University Of Chicago, Chicago IL

Investigators

Abstract

IN this project the investigator will study computability theory and its relationship and applications to other areas of mathematics such as differential geometry and algebraic structures, as well as internal computability properties such as automorphisms of computably enumerable (c.e.) sets and the effective content of mathematics. The space Riem(M) of Riemannian metrics (modulo diffeomorphisms) on certain manifolds is of considerable interest to a wide variety of mathematicians and physicists.
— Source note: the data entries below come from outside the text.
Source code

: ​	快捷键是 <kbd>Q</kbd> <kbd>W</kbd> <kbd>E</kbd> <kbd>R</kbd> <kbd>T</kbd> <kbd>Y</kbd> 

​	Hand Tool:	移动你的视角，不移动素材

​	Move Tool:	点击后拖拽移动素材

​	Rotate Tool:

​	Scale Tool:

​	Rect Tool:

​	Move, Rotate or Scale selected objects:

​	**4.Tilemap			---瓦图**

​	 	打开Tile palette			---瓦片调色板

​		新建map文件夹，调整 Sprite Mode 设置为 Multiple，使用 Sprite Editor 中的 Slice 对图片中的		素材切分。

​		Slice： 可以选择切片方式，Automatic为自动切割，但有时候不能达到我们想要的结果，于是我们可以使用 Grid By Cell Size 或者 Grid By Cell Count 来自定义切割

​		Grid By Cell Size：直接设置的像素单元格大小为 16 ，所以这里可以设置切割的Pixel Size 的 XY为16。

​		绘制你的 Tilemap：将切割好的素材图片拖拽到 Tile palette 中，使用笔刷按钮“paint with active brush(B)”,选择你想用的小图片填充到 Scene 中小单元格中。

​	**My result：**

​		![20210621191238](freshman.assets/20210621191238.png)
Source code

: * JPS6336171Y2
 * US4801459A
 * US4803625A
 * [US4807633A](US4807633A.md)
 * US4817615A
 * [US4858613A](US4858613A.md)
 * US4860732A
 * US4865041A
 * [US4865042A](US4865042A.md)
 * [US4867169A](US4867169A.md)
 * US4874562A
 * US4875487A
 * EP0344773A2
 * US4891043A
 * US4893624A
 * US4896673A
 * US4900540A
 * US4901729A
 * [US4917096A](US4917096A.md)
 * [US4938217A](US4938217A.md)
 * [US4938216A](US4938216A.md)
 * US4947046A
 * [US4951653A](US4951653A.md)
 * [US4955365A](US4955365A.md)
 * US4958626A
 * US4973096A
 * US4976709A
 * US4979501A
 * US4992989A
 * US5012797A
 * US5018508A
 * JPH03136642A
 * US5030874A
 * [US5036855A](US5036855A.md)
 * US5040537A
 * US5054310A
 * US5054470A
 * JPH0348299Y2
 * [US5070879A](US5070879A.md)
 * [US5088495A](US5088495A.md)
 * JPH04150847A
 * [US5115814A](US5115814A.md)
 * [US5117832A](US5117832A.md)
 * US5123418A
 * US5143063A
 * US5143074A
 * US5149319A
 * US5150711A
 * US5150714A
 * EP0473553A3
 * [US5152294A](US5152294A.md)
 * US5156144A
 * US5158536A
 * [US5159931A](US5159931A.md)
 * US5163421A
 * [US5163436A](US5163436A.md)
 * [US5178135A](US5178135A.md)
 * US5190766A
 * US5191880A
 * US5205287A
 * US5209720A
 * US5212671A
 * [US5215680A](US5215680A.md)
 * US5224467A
Topologists have proved for certain natural scale invariant functionals related to diameter on the space Riem(M), and for certain manifolds M of dimension > 4 that for every c.e. set A there is a sequence of points x_n, n in N, the integers, such that if n in A then x_n determines a local minimum on Riem(M) whose depth is roughly equal to the halting time of the Turing machine computation that n in A. The investigator constructed an infinite sequence of sets A_i, i in N, of c.e. sets so that for all n the settling function (for stopping times of the associated Turing machine) of A_i dominates that of A_{i+1}, even when the latter is composed with an arbitrary computable function. The two results together give a "fractal" like behavior with extremely big basins, and very much smaller basins coming off them, and those containing still smaller basins, and so on, where the relative size of one set of basins to the next exceeds any computable function, what the topologists describe in their paper on fractals as "the astonishing richness of the space of Riemannian metrics on a smooth manifold, up to reparametrization.'' The investigator's work will also stress connections of computability to model theory and algebraic structures. With a junior colleague and a graduate student he will classify the degree spectrum of models which are prime or saturated but which have no computable isomorphic copy. Finally, he will continue his work on the automorphisms and structure of c.e. sets. He will put together these results to help obtain a classification of structure of c.e. sets and effective content of certain parts of mathematics.